My visits with the Nelson sisters were not always organized around the primary texts I had been uncovering. The sisters, in particular Estelle, decided otherwise: she wanted to engage me actively with their own memories and domestic archives, variously kept on walls, in boxes, and in their homes, thus offering a context they thought I needed. Like experienced archivists, the sisters decided what would be chosen, preserved, discarded, and, when prompted, shared with the researcher. In doing so, they self-identified as the keepers of their local history. Keen on having me explore her archives, and quite proud of her father (Cecil, Sr.), Estelle showed me Cecil’s many military medals recognizing his service in World War I—the Distinguished Service Medal, the Purple Heart, and the French Coir de Guerre.

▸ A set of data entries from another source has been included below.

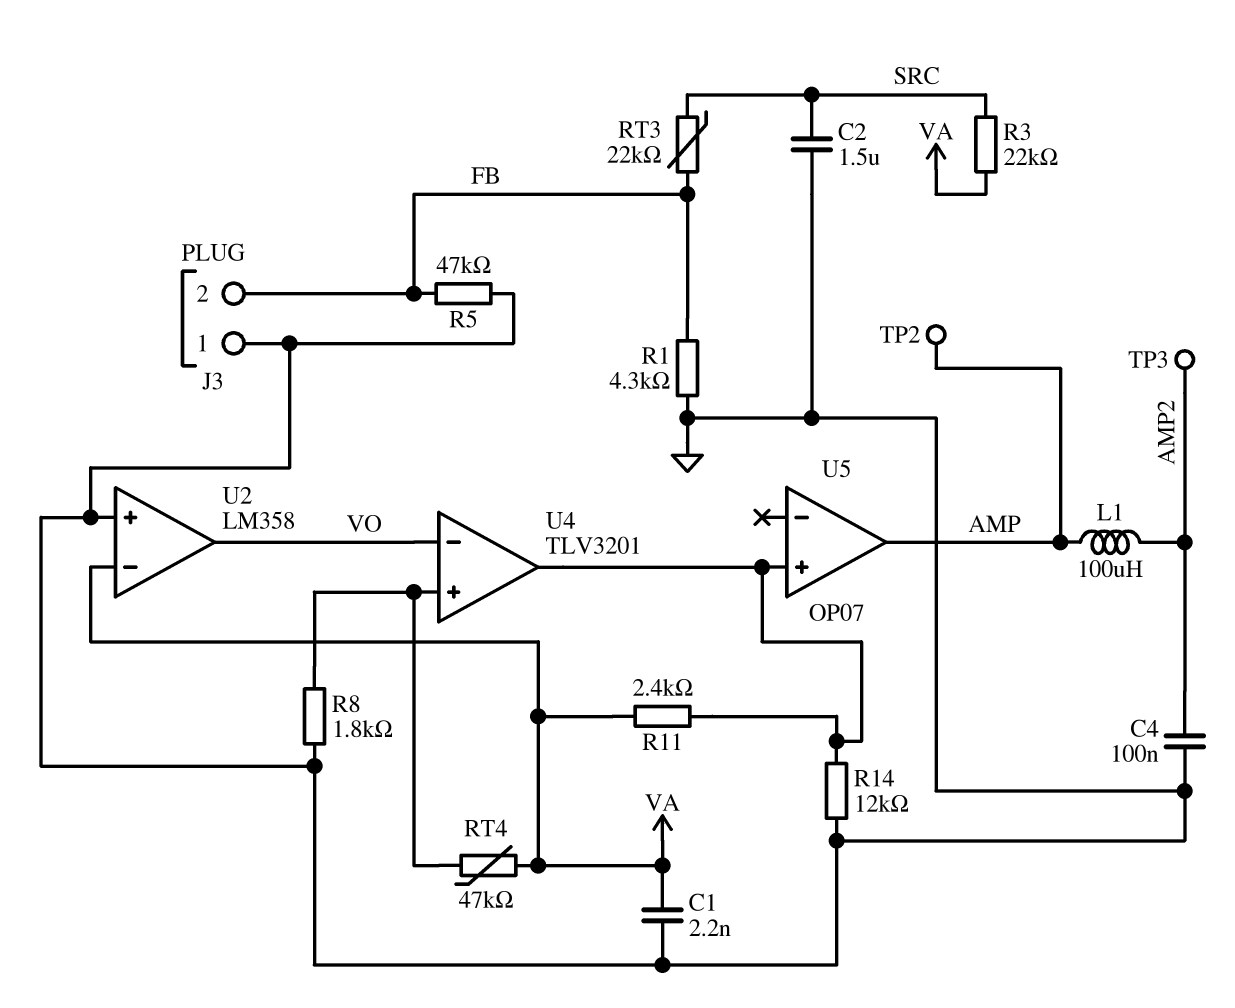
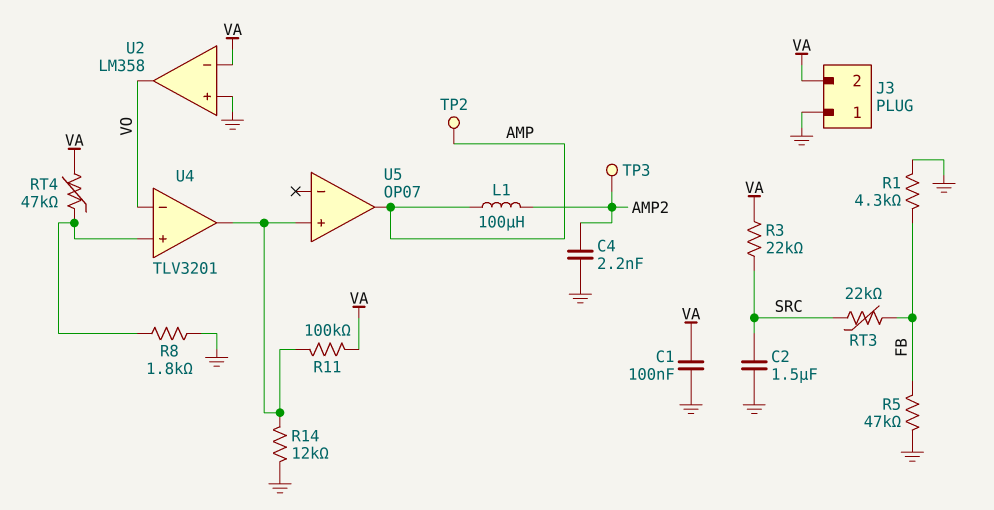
C1: 2.2nF (GND, VA) -> 100nF (GND, VA)
C4: 100nF (AMP2, GND) -> 2.2nF (AMP2, GND)
J3 pin 2: FB -> VA
R11: 2.4k (U4/out, VA) -> 100k (U4/out, VA)

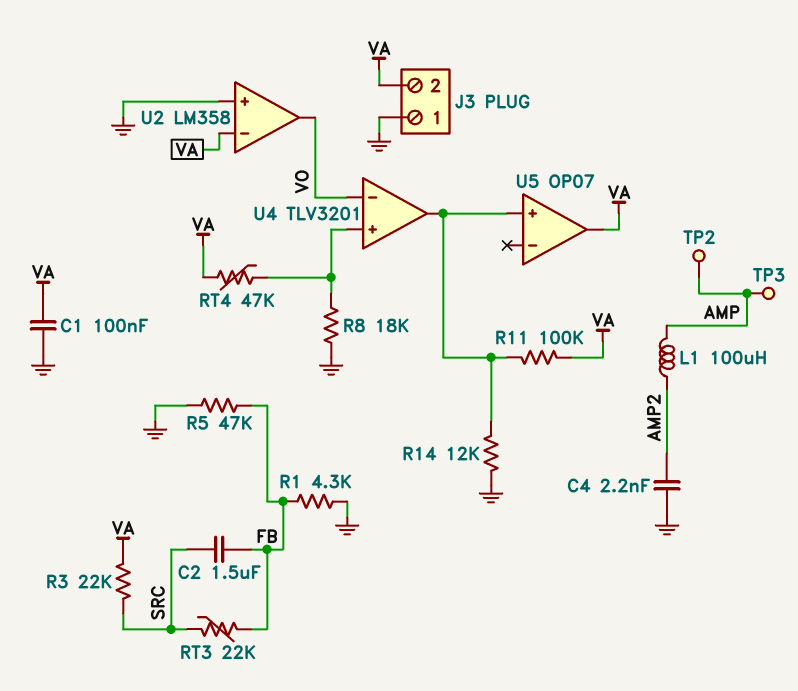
C2: 1.5uF (GND, SRC) -> 1.5uF (FB, SRC)
R8: 1.8k (GND, U4/in+) -> 18k (GND, U4/in+)
TP3: test point (AMP2) -> test point (AMP)
U5 pin out: AMP -> VA

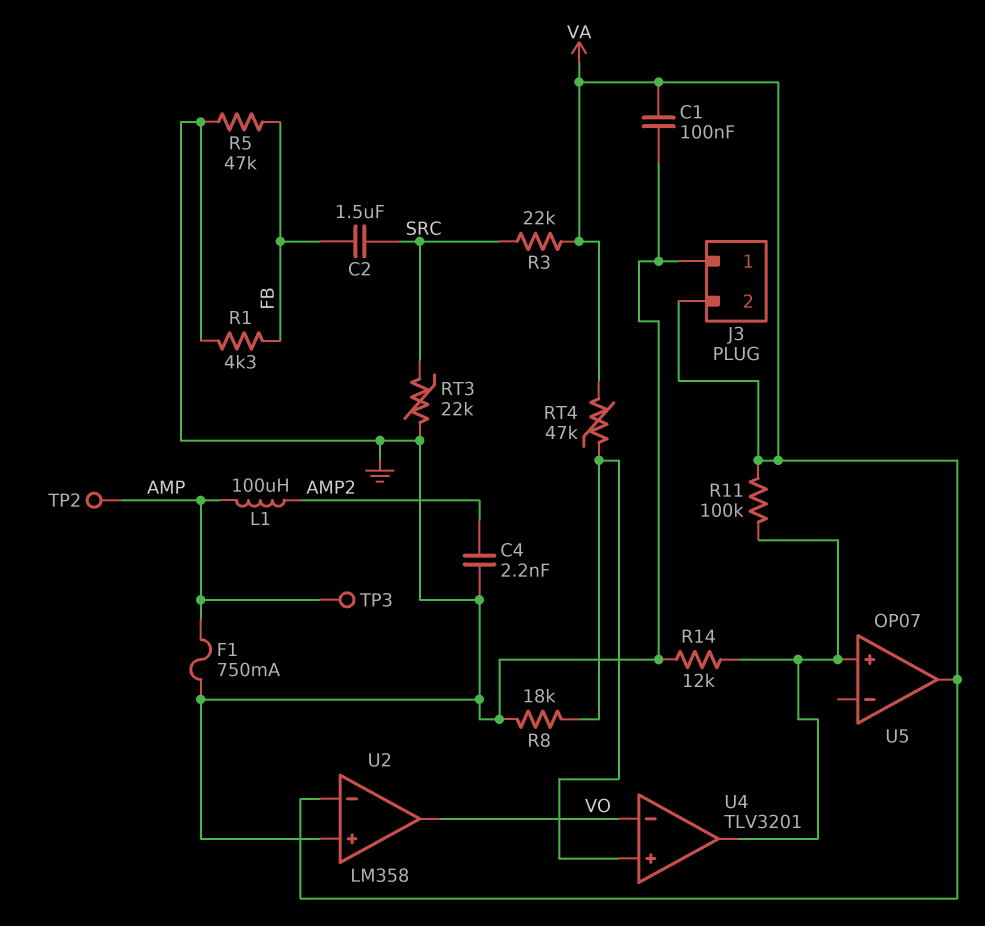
F1: none -> 750mA (AMP, GND)
RT3: 22k (FB, SRC) -> 22k (GND, SRC)

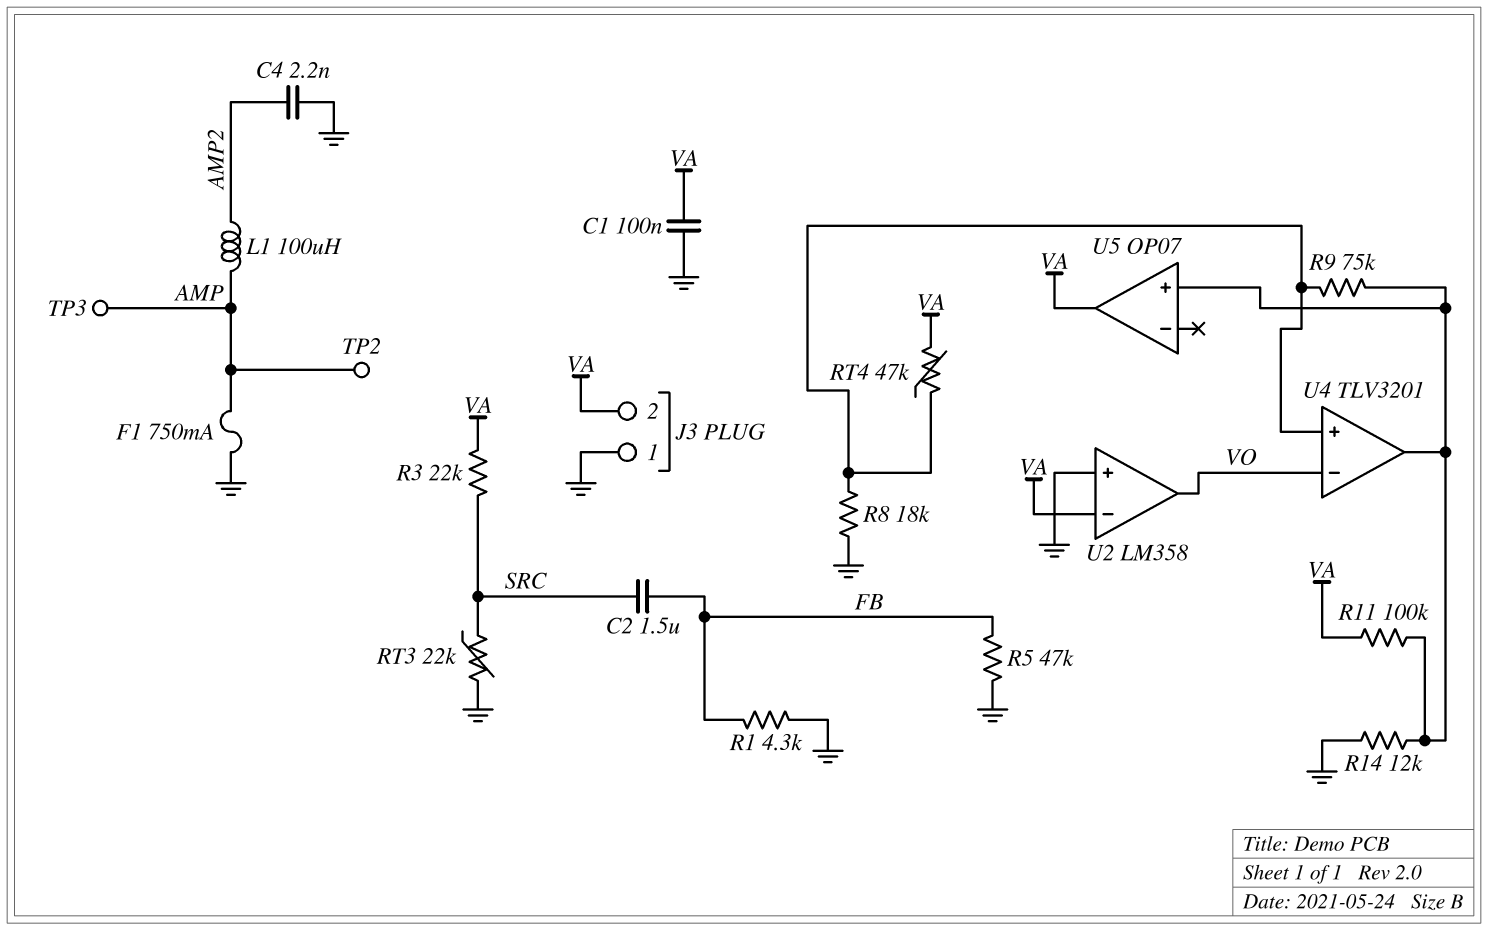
R9: none -> 75k (U4/in+, U4/out)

Throughout their lives, the Nelson sisters engaged in historical documentation and archival habits, created and collected texts, interpreted them (patiently) for anyone interested (myself and many others), and articulated local Black histories of self-determination and uplift. The gendered prescriptions that have maintained women in particular domestic roles and determined their professional choices—as nurses, teachers, high school principals—have also equipped them to transform their homes into sites for historical and archival production, thus translating the “nurturing” into affirming sites of memory. The Nelson sisters, and other women in their generation, who had to work on campus as cooks, maids, and “stock girls” (their term), have subverted customary representations of African Americans, and have created new, dignified ones: they call themselves historians and are rightfully recognized as such by their families and communities. Noted African American activist and writer bell hooks would deem their work a non-institutionalized curatorial practice, which has not made it to the official records, but has left enduring historical traces in Black neighborhoods.

Vanessa Rouillon is an Assistant Professor of Writing and Rhetoric at James Madison University. She received a Ph.D  in English (Writing Studies) from UIUC in 2013.